EXCERPTED PASSAGE:

• • • •

Channel 4 offers slightly different problems. When I was a TV reviewer, I remember commenting on how it only ever broadcast programmes about Nazis and sex, and not necessarily separately. Then, when I went to visit a mate in London, it turned out his missus was a commissioning editor for the channel and wasn't best pleased. I'm sure I saw her gobbing in my gazpacho.
At least, I think it was Channel 4. It might have been Five, though I seem to recall that it only ever broadcast programmes about the world's largest bulldozers, and other suchlike mechancial peculiarities.
I might add that the effortless brilliance of the state-run BBC is, of course, proof of the superiority of socialism over all other political systems, despite minor setbacks in Russia, Cuba, China, North Korea, Bulgaria, Romania, Zimbabwe and so forth.

• • • •

PROVIDED DATA:

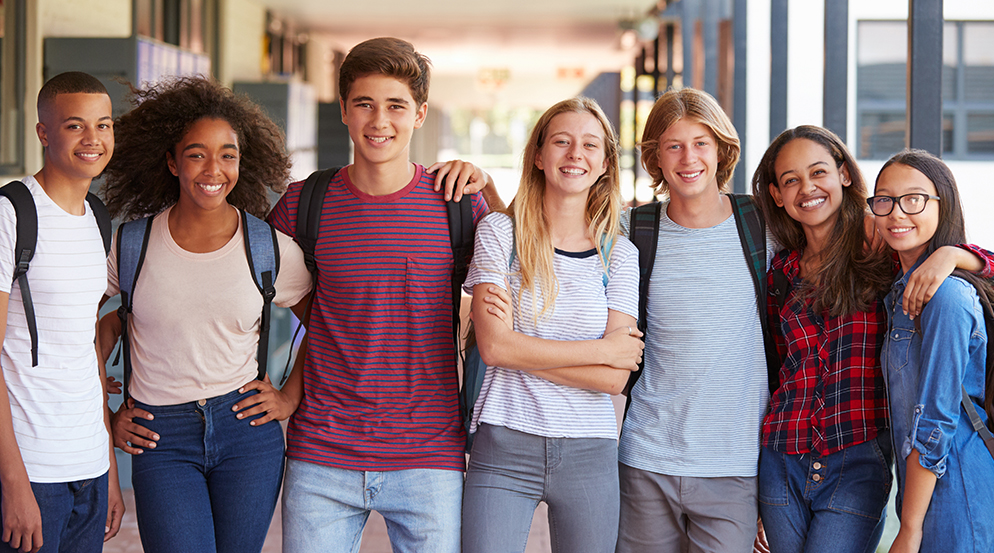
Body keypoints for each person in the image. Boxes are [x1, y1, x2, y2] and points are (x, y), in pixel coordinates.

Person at [266, 37, 493, 553]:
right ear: (343, 110)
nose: (379, 120)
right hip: (321, 452)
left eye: (395, 106)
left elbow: (524, 261)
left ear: (420, 114)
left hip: (429, 453)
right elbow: (251, 291)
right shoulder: (305, 203)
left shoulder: (457, 202)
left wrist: (487, 185)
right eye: (364, 104)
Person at [751, 126, 993, 553]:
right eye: (791, 180)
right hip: (783, 454)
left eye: (818, 171)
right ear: (776, 194)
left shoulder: (882, 244)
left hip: (857, 457)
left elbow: (969, 276)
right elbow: (774, 369)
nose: (807, 188)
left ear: (844, 174)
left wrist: (954, 254)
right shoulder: (780, 272)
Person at [98, 77, 313, 553]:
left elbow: (326, 325)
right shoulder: (131, 245)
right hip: (160, 435)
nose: (213, 169)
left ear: (243, 161)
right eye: (196, 154)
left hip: (246, 433)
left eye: (227, 154)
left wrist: (288, 397)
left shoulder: (268, 248)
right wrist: (106, 414)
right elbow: (86, 327)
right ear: (173, 161)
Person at [461, 96, 642, 553]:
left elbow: (615, 379)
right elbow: (495, 348)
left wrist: (519, 346)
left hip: (590, 451)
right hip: (503, 440)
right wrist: (600, 349)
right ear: (539, 156)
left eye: (588, 145)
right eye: (561, 142)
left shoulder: (619, 255)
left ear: (604, 163)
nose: (574, 154)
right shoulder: (501, 234)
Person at [613, 87, 774, 553]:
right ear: (655, 157)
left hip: (734, 464)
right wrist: (481, 183)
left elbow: (863, 232)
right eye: (674, 145)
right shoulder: (634, 228)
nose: (689, 158)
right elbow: (547, 230)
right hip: (645, 459)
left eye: (701, 143)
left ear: (721, 149)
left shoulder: (762, 225)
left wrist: (957, 256)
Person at [0, 72, 123, 553]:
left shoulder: (99, 219)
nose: (93, 139)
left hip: (89, 467)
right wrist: (13, 483)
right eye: (75, 126)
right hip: (29, 469)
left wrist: (109, 470)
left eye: (104, 124)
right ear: (43, 132)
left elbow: (86, 347)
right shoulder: (11, 215)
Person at [870, 149, 994, 553]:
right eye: (884, 199)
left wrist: (908, 527)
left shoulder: (948, 297)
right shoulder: (898, 290)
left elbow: (935, 419)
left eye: (915, 199)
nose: (897, 213)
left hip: (955, 489)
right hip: (922, 491)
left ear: (944, 202)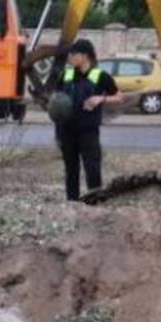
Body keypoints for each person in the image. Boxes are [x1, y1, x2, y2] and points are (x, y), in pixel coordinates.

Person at [52, 39, 122, 202]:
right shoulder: (66, 74)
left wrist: (100, 98)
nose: (70, 57)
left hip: (88, 131)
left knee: (92, 168)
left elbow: (119, 97)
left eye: (74, 54)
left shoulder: (100, 76)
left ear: (84, 56)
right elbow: (57, 98)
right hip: (67, 130)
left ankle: (94, 203)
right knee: (71, 170)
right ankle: (72, 204)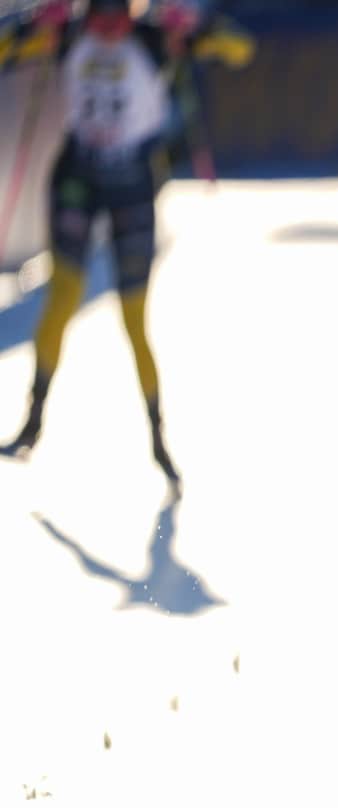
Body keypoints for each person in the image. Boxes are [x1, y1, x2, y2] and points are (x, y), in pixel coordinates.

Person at [0, 0, 253, 492]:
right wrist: (32, 22)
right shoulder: (69, 33)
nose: (110, 28)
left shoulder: (154, 39)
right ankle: (32, 423)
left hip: (132, 183)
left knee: (134, 317)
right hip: (78, 177)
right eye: (101, 16)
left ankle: (158, 439)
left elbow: (240, 49)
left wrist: (200, 25)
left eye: (120, 16)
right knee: (62, 298)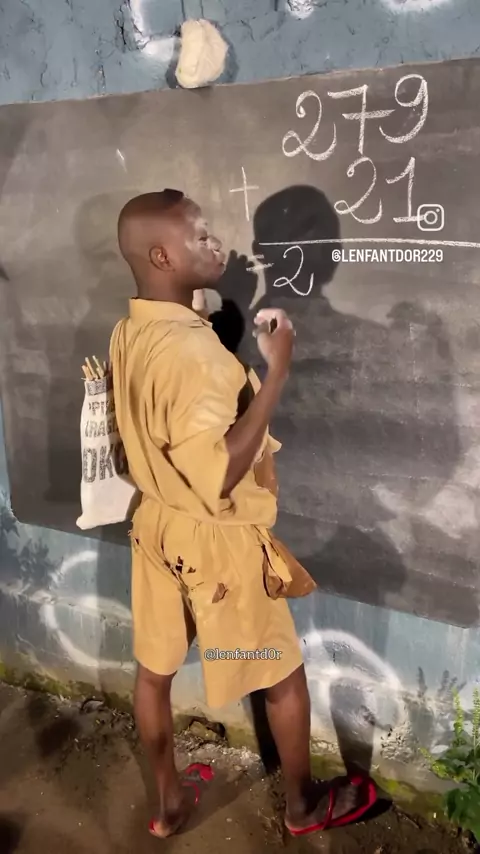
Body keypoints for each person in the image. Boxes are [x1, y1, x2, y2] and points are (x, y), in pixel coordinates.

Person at [109, 189, 376, 839]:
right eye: (201, 235)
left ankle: (170, 804)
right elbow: (219, 472)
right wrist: (276, 372)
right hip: (216, 544)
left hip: (156, 527)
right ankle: (301, 807)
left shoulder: (131, 330)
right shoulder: (196, 356)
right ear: (162, 256)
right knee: (281, 675)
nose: (218, 243)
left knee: (154, 670)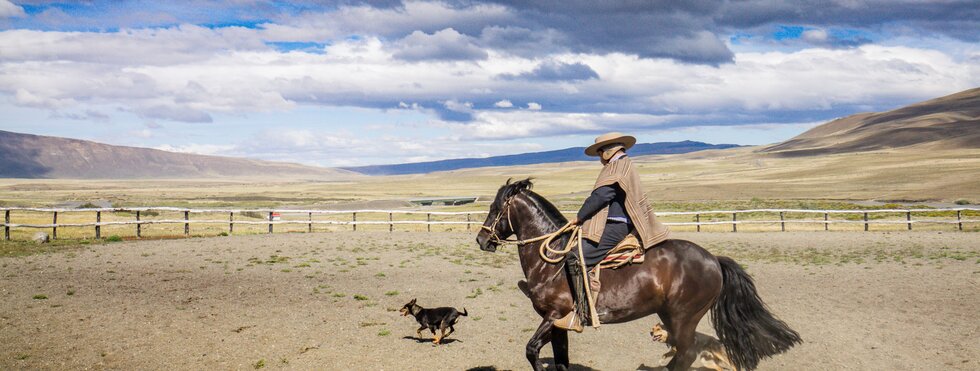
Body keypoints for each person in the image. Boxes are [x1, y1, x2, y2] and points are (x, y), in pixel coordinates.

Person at [554, 132, 671, 332]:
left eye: (600, 153)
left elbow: (602, 196)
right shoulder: (624, 165)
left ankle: (580, 314)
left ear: (608, 151)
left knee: (575, 257)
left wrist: (580, 217)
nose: (599, 158)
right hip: (617, 223)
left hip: (616, 225)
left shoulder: (617, 168)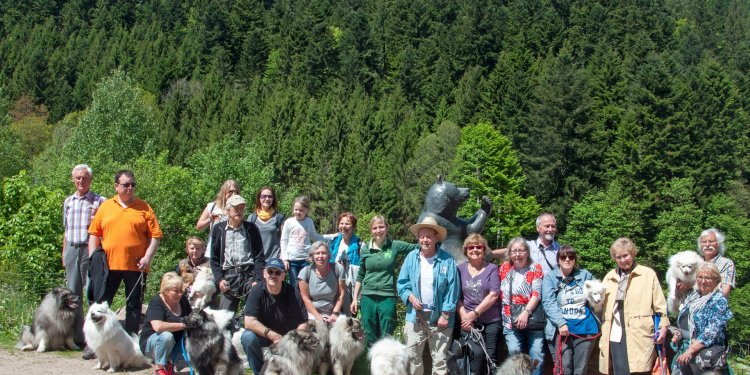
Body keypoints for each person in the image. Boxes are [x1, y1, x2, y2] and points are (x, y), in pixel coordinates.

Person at [88, 170, 163, 334]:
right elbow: (94, 233)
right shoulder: (106, 206)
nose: (130, 188)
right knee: (101, 304)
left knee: (134, 305)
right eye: (125, 185)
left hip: (136, 265)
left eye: (132, 185)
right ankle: (95, 342)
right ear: (116, 186)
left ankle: (131, 342)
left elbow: (155, 235)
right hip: (108, 265)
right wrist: (93, 258)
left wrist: (148, 257)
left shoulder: (144, 207)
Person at [397, 216, 459, 375]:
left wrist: (445, 315)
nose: (425, 240)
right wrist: (410, 297)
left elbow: (453, 289)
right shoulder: (411, 258)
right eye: (421, 236)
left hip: (440, 317)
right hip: (415, 317)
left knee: (439, 359)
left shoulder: (447, 260)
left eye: (428, 236)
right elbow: (402, 284)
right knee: (413, 358)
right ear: (418, 238)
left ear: (436, 237)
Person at [599, 237, 669, 375]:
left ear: (632, 254)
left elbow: (660, 305)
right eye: (618, 257)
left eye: (626, 255)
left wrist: (663, 327)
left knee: (640, 370)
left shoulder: (648, 274)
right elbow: (600, 306)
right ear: (614, 258)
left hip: (639, 332)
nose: (623, 260)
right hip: (615, 332)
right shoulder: (609, 277)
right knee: (620, 370)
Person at [350, 215, 418, 346]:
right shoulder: (365, 249)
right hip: (367, 296)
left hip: (387, 296)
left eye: (381, 226)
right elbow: (361, 275)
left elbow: (416, 248)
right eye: (375, 228)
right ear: (371, 230)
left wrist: (432, 241)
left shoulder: (394, 246)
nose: (378, 230)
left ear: (387, 228)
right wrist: (354, 298)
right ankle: (372, 364)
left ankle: (386, 363)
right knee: (369, 333)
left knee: (387, 333)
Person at [62, 164, 105, 358]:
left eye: (84, 178)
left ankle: (93, 340)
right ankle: (76, 337)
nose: (81, 181)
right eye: (78, 178)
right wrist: (64, 253)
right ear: (73, 179)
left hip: (90, 250)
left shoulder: (99, 201)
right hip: (72, 248)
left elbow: (105, 229)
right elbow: (66, 230)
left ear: (90, 179)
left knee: (91, 293)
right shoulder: (68, 201)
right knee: (72, 295)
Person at [240, 258, 308, 374]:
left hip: (287, 337)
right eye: (270, 271)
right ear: (264, 274)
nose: (273, 275)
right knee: (247, 337)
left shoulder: (292, 292)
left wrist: (291, 340)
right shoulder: (256, 291)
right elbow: (249, 321)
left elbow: (303, 323)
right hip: (263, 335)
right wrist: (273, 336)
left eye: (277, 272)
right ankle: (259, 371)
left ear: (283, 276)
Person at [541, 245, 599, 375]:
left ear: (575, 259)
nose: (567, 259)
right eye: (563, 257)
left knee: (581, 368)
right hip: (560, 331)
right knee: (563, 367)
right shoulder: (550, 278)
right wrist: (561, 323)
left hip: (586, 328)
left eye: (571, 257)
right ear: (558, 260)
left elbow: (597, 295)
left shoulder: (585, 275)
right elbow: (548, 302)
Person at [672, 263, 732, 374]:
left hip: (705, 355)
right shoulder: (694, 296)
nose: (703, 281)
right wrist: (679, 333)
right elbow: (687, 320)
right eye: (700, 277)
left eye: (708, 278)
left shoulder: (718, 300)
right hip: (686, 350)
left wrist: (690, 351)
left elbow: (711, 332)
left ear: (716, 280)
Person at [209, 194, 265, 312]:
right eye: (236, 208)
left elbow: (260, 256)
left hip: (249, 275)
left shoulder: (251, 228)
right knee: (224, 317)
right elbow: (214, 259)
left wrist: (258, 279)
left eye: (242, 208)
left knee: (256, 313)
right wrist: (220, 279)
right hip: (229, 277)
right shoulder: (218, 229)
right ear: (228, 210)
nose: (239, 211)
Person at [499, 237, 545, 375]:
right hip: (509, 320)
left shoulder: (535, 268)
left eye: (521, 250)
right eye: (514, 251)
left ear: (527, 252)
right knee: (514, 352)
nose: (517, 254)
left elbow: (536, 294)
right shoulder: (504, 268)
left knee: (536, 354)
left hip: (532, 317)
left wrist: (525, 312)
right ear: (509, 253)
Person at [457, 234, 501, 375]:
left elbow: (494, 294)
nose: (475, 249)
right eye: (471, 247)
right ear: (466, 250)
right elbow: (456, 297)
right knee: (475, 356)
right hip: (468, 323)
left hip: (490, 321)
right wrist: (465, 318)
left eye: (479, 247)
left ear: (484, 250)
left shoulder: (492, 268)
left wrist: (475, 313)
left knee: (490, 358)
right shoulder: (459, 269)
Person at [139, 272, 192, 375]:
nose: (180, 294)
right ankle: (160, 368)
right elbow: (158, 327)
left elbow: (191, 319)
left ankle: (171, 363)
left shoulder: (183, 300)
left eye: (181, 290)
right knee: (166, 336)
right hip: (153, 344)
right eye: (176, 291)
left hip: (177, 344)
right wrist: (183, 325)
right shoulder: (156, 302)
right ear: (166, 291)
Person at [279, 196, 329, 288]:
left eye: (301, 210)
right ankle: (295, 302)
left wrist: (329, 237)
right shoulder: (289, 222)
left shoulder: (309, 221)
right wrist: (284, 258)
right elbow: (284, 240)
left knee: (305, 283)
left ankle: (305, 301)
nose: (298, 212)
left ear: (307, 210)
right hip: (292, 259)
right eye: (296, 209)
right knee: (294, 284)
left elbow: (314, 236)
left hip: (305, 259)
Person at [298, 241, 346, 322]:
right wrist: (319, 318)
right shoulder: (305, 272)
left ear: (328, 255)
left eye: (323, 253)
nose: (320, 256)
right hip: (313, 313)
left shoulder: (338, 269)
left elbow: (341, 294)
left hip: (333, 311)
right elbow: (306, 299)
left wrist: (335, 313)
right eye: (317, 253)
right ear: (312, 256)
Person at [196, 180, 240, 258]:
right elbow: (199, 227)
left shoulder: (239, 209)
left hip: (231, 254)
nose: (233, 194)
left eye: (236, 192)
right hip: (213, 252)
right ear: (224, 192)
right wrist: (210, 219)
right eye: (230, 191)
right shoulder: (212, 207)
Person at [329, 212, 361, 316]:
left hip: (350, 287)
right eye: (341, 223)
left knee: (349, 319)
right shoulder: (333, 243)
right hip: (333, 285)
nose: (343, 226)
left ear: (353, 227)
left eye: (347, 224)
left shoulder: (360, 245)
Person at [247, 187, 285, 260]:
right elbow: (247, 240)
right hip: (256, 260)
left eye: (270, 196)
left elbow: (284, 239)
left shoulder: (279, 218)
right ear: (259, 198)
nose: (267, 199)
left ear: (273, 199)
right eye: (264, 196)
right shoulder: (252, 218)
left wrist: (283, 256)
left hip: (274, 260)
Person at [697, 228, 735, 297]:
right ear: (700, 245)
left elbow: (724, 292)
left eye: (711, 241)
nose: (707, 245)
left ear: (718, 244)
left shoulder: (726, 263)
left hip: (713, 306)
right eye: (704, 242)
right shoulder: (694, 262)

• • • •

WHAT THIS EXERCISE ASKS:
A – From the passage on British TV channels, set down the words from "Channel 4 offers" to "suchlike mechancial peculiarities." without any change.
B – Carry the passage on British TV channels forward from the point where it stops.

ANSWERS IN ORDER:
A –
Channel 4 offers slightly different problems. When I was a TV reviewer, I remember commenting on how it only ever broadcast programmes about Nazis and sex, and not necessarily separately. Then, when I went to visit a mate in London, it turned out his missus was a commissioning editor for the channel and wasn't best pleased. I'm sure I saw her gobbing in my gazpacho.
At least, I think it was Channel 4. It might have been Five, though I seem to recall that it only ever broadcast programmes about the world's largest bulldozers, and other suchlike mechancial peculiarities.

B –
But to return to Channel 4, it has gone beyond Nazis and death to mummification. That's right, you heard right. The loopy channel is backing a project in which a terminally ill volunteer gets mummified for a documentary. The embalmed corpse could then end up being displayed in a museum where horrified or amused punters might groan at it or titter.
I think I speak for everyone in western Europe when I say: “Hell's bells!” An advert has already gone out looking for a volunteer. It reads: “We are currently keen to talk to someone who, faced with the knowledge of their own terminal illness and all that it entails, would nonetheless consider undergoing the process of an ancient Egyptian embalming.”
I was preparing myself to be outraged in the traditional newspaper fashion, when I suddenly thought: “Actually, it is rather intriguing. If you find yourself in such a sad and unfortunate position, you might actually like the idea, or at least fancy going out, if not with a bang, then at least with a bandage.”
Then I read that no payment would be made, though costs would be covered, and I was outraged again. Surely they could bung the volunteer a few grand? The socialist BBC would probably pay a six-figure sum, as it doesn't give a hoot about that sort of thing.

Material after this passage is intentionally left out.